| Assigned task 1 |
Answer these questions about the forum post on the slow Fasta program:
(a) Which function does the poster suspect is causing the slowdown?
(b) What real time was reported for running ./fastacpp with 25000000?
(c) Which language pragma appears on the program's first line?

| Page excerpt |

Branimir Maksimovic | 18 Dec 21:42 2012
Picon

my Fasta is slow ;(

This time I have tried fasta benchmark since current entries does not
display correct output.
Program is copy of mine http://benchmarksgame.alioth.debian.org/u64q/program.php?test=fasta&lang=gpp&id=1
c++ benchmark, but unfortunately executes more than twice time.

Seems to me that culprit  is in function random as I have tested rest of code
and didn't found speed related  problems.

bmaxa <at> maxa:~/shootout/fasta$ time ./fastahs 25000000 > /dev/null

real    0m5.262s
user    0m5.228s
sys     0m0.020s

bmaxa <at> maxa:~/shootout/fasta$ time ./fastacpp 25000000 > /dev/null

real    0m2.075s
user    0m2.056s
sys     0m0.012s

Since I am planning to contribute program, perhaps someone can
see a problem to speed it up at least around 3.5 secs which is 
speed of bench that display incorrect result  (in 7.6.1).

Program follows:

{-# LANGUAGE BangPatterns #-}
{-  The Computer Language Benchmarks Game

    http://shootout.alioth.debian.org/

    contributed by Branimir Maksimovic
-}

import System.Environment
import System.IO.Unsafe

import Data.IORef
import Data.Array.Unboxed
import Data.Array.Storable
import Data.Array.Base
import Data.Word

import Foreign.Ptr
import Foreign.C.Types

type A = UArray Int Word8
type B = StorableArray Int Word8
type C = (UArray Int Word8,UArray Int Double)

foreign import ccall unsafe "stdio.h" 
     puts  :: Ptr a -> IO ()
foreign import ccall unsafe "string.h" 
     strlen :: Ptr a -> IO CInt

main :: IO ()     
main = do
    n <- getArgs >>= readIO.head

    let !a = (listArray (0,(length alu)-1) 
             $ map (fromIntegral. fromEnum) alu:: A)
    make "ONE" "Homo sapiens alu" (n*2) $ Main.repeat a (length alu)
    make "TWO"  "IUB ambiguity codes" (n*3) $ random iub
    make "THREE" "Homo sapiens frequency" (n*5) $ random homosapiens

make :: String -> String -> Int -> IO Word8 -> IO ()
{-# INLINE make #-}
make id desc n f = do
    let lst = ">" ++ id ++ " " ++ desc
    a <- (newListArray (0,length lst) 
        $ map (fromIntegral. fromEnum) lst:: IO B)
    unsafeWrite a (length lst) 0
    pr a
    make' n 0
    where 
        make' :: Int -> Int -> IO ()
        make' !n !i = do
            let line = (unsafePerformIO $ 
                        newArray (0,60) 0 :: B)

| Assigned task 2 |
Repeat the lines of the keypoint listing starting at the line that contains "right elbow: (296, 794, 8)" and ending at the line that contains "right shoulder: (341, 668, -7)", with both of those lines included.

Keypoint coordinate data:
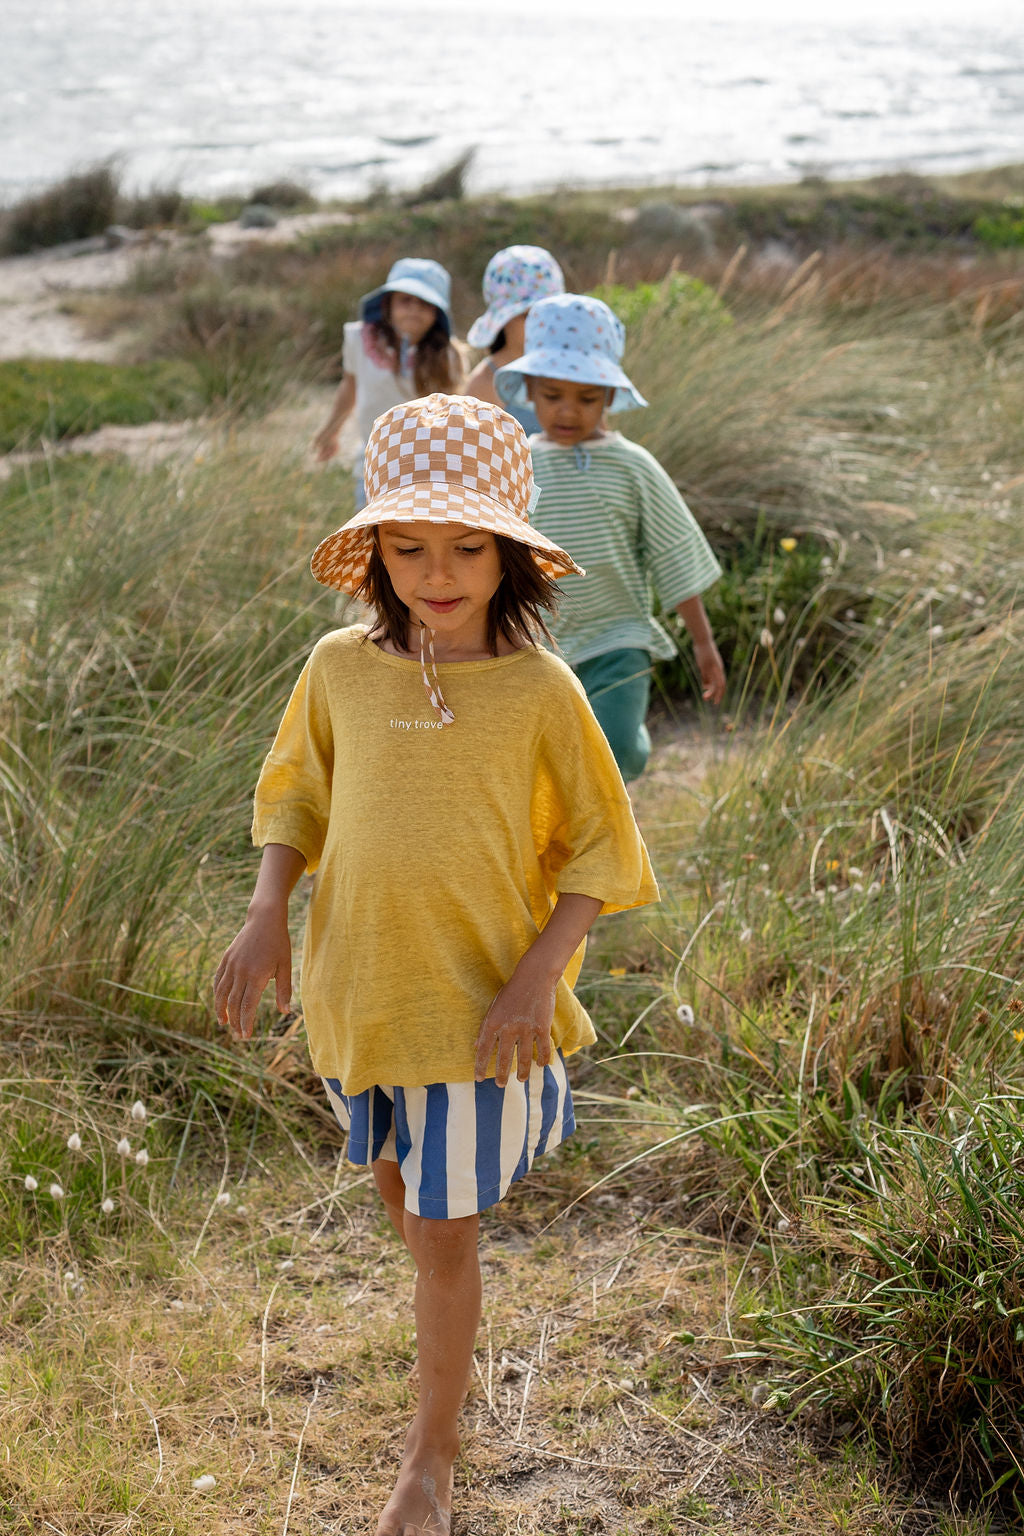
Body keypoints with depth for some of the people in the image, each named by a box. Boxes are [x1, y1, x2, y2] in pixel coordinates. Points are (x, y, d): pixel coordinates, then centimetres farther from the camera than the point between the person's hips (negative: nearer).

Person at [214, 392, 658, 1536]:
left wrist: (539, 976, -18)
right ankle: (450, 1309, 56)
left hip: (480, 1003, -3)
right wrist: (267, 912, -6)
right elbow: (296, 794, 8)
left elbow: (598, 850, -7)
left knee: (444, 1233, 5)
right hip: (357, 989, 4)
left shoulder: (539, 691, -15)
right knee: (399, 1188, 23)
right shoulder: (341, 668, -7)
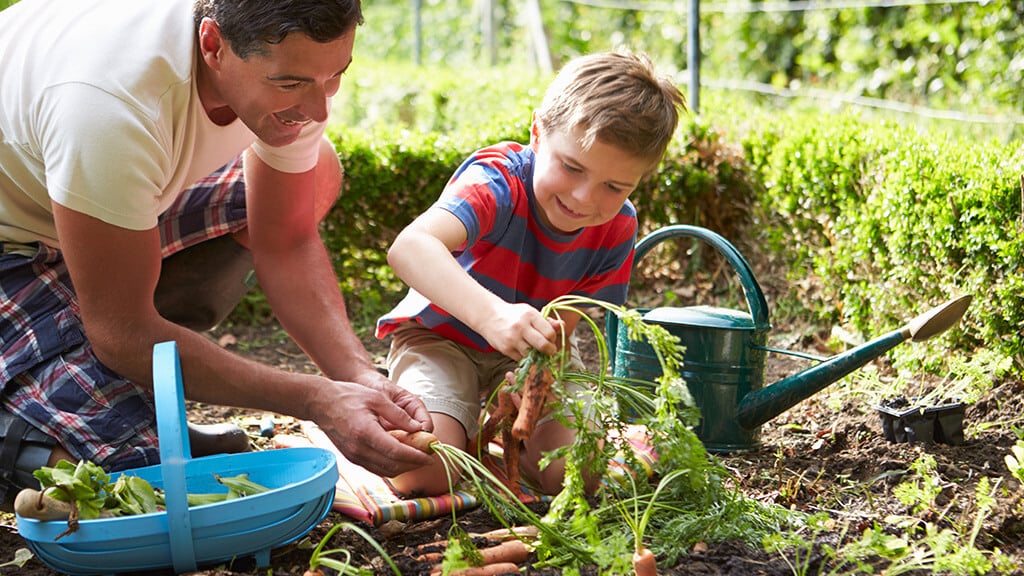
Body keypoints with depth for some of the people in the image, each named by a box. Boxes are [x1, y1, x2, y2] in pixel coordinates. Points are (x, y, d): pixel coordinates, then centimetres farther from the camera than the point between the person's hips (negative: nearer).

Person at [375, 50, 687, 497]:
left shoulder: (617, 229, -15)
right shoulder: (497, 181, -33)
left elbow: (561, 326, -15)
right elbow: (409, 248, -53)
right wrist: (492, 314, -68)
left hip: (531, 352, 4)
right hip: (441, 334, -4)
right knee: (424, 473, -26)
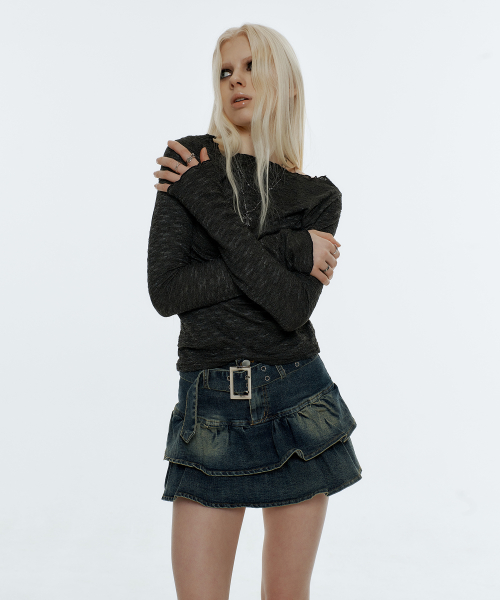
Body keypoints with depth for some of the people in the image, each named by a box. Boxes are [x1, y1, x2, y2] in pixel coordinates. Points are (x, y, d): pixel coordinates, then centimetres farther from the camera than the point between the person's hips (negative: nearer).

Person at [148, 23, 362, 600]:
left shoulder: (318, 198, 2)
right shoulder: (187, 163, 0)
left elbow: (291, 307, -15)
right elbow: (165, 291, -11)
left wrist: (209, 203, -15)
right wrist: (287, 250, -13)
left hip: (297, 403, 1)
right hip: (211, 408, -1)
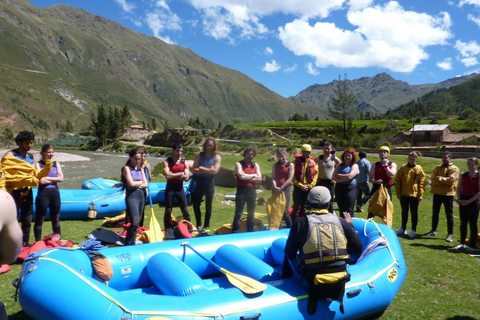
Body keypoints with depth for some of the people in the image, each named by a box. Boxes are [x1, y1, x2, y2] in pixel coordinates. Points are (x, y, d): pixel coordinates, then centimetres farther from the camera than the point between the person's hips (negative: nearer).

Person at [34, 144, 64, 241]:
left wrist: (47, 178, -9)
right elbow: (41, 181, -15)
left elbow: (61, 178, -4)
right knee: (40, 219, 5)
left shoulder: (56, 164, 8)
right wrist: (54, 179, -6)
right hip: (43, 193, -4)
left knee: (56, 219, 14)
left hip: (55, 193, 4)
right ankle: (38, 243, 16)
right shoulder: (38, 164, -4)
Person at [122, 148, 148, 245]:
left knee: (137, 223, 10)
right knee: (134, 222, -17)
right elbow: (131, 183, -14)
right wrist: (141, 182, 3)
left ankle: (132, 244, 20)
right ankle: (127, 244, -2)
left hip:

| Worked solution 1 |
(a) random
(b) 0m2.075s
(c) BangPatterns

| Worked solution 2 |
right elbow: (296, 794, 8)
left elbow: (598, 850, -7)
left knee: (444, 1233, 5)
right hip: (357, 989, 4)
left shoulder: (539, 691, -15)
right knee: (399, 1188, 23)
right shoulder: (341, 668, -7)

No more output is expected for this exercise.